*PROBLEM REQUIREMENTS:*
What is needed is a word-for-word copy of the listing below, without pictures.

(GIVEN RECORDS begins)

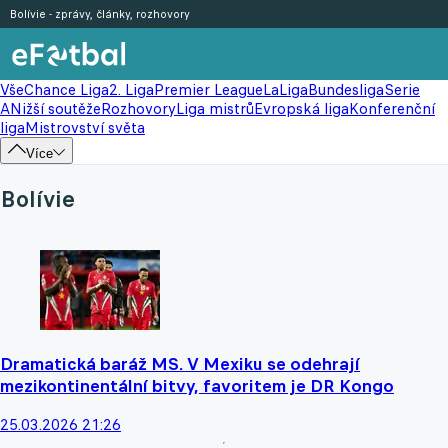
Bolívie - zprávy, články, rozhovory
Vše
Chance Liga
2. Liga
Premier League
LaLiga
Bundesliga
Serie
A
Nižší soutěže
Rozhovory
Liga mistrů
Evropská liga
Konferenční
liga
Mistrovství světa
Více
Bolívie
Dramatická baráž MS. V Mexiku se odehrají
mezikontinentální bitvy, favoritem je DR Kongo
25.03.2026 21:26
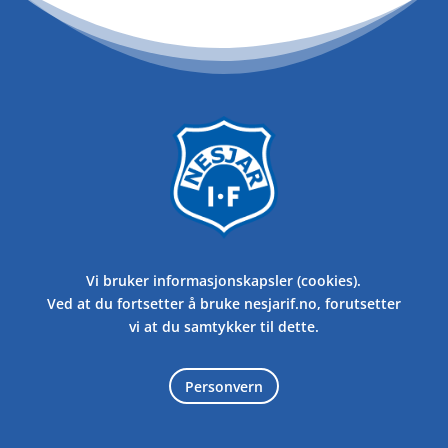
Vi bruker informasjonskapsler (cookies).
Ved at du fortsetter å bruke nesjarif.no, forutsetter
vi at du samtykker til dette.
Personvern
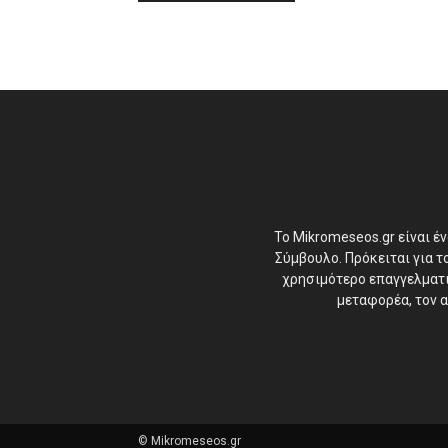
Το Mikromeseos.gr είναι έ
Σύμβουλο. Πρόκειται για 
χρησιμότερο επαγγελματικ
μεταφορέα, τον α
© Mikromeseos.gr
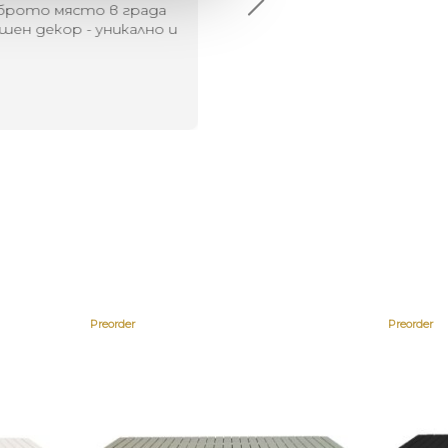
брото място в града
Хареса ми
шен декор - уникално и
о
Preorder
Preorder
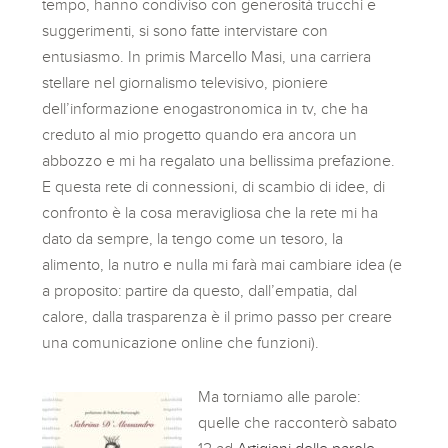
tempo, hanno condiviso con generosità trucchi e
suggerimenti, si sono fatte intervistare con
entusiasmo. In primis Marcello Masi, una carriera
stellare nel giornalismo televisivo, pioniere
dell’informazione enogastronomica in tv, che ha
creduto al mio progetto quando era ancora un
abbozzo e mi ha regalato una bellissima prefazione.
E questa rete di connessioni, di scambio di idee, di
confronto è la cosa meravigliosa che la rete mi ha
dato da sempre, la tengo come un tesoro, la
alimento, la nutro e nulla mi farà mai cambiare idea (e
a proposito: partire da questo, dall’empatia, dal
calore, dalla trasparenza è il primo passo per creare
una comunicazione online che funzioni).
Ma torniamo alle parole:
quelle che racconterò sabato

(GIVEN RECORDS ends)

*REPLY:*
Bolívie - zprávy, články, rozhovory
Vše
Chance Liga
2. Liga
Premier League
LaLiga
Bundesliga
Serie
A
Nižší soutěže
Rozhovory
Liga mistrů
Evropská liga
Konferenční
liga
Mistrovství světa
Více
Bolívie
Dramatická baráž MS. V Mexiku se odehrají
mezikontinentální bitvy, favoritem je DR Kongo
25.03.2026 21:26
Vi bruker informasjonskapsler (cookies).
Ved at du fortsetter å bruke nesjarif.no, forutsetter
vi at du samtykker til dette.
Personvern
Το Mikromeseos.gr είναι έ
Σύμβουλο. Πρόκειται για 
χρησιμότερο επαγγελματικ
μεταφορέα, τον α
© Mikromeseos.gr
брото място в града
Хареса ми
шен декор - уникално и
о
Preorder
Preorder
tempo, hanno condiviso con generosità trucchi e
suggerimenti, si sono fatte intervistare con
entusiasmo. In primis Marcello Masi, una carriera
stellare nel giornalismo televisivo, pioniere
dell’informazione enogastronomica in tv, che ha
creduto al mio progetto quando era ancora un
abbozzo e mi ha regalato una bellissima prefazione.
E questa rete di connessioni, di scambio di idee, di
confronto è la cosa meravigliosa che la rete mi ha
dato da sempre, la tengo come un tesoro, la
alimento, la nutro e nulla mi farà mai cambiare idea (e
a proposito: partire da questo, dall’empatia, dal
calore, dalla trasparenza è il primo passo per creare
una comunicazione online che funzioni).
Ma torniamo alle parole:
quelle che racconterò sabato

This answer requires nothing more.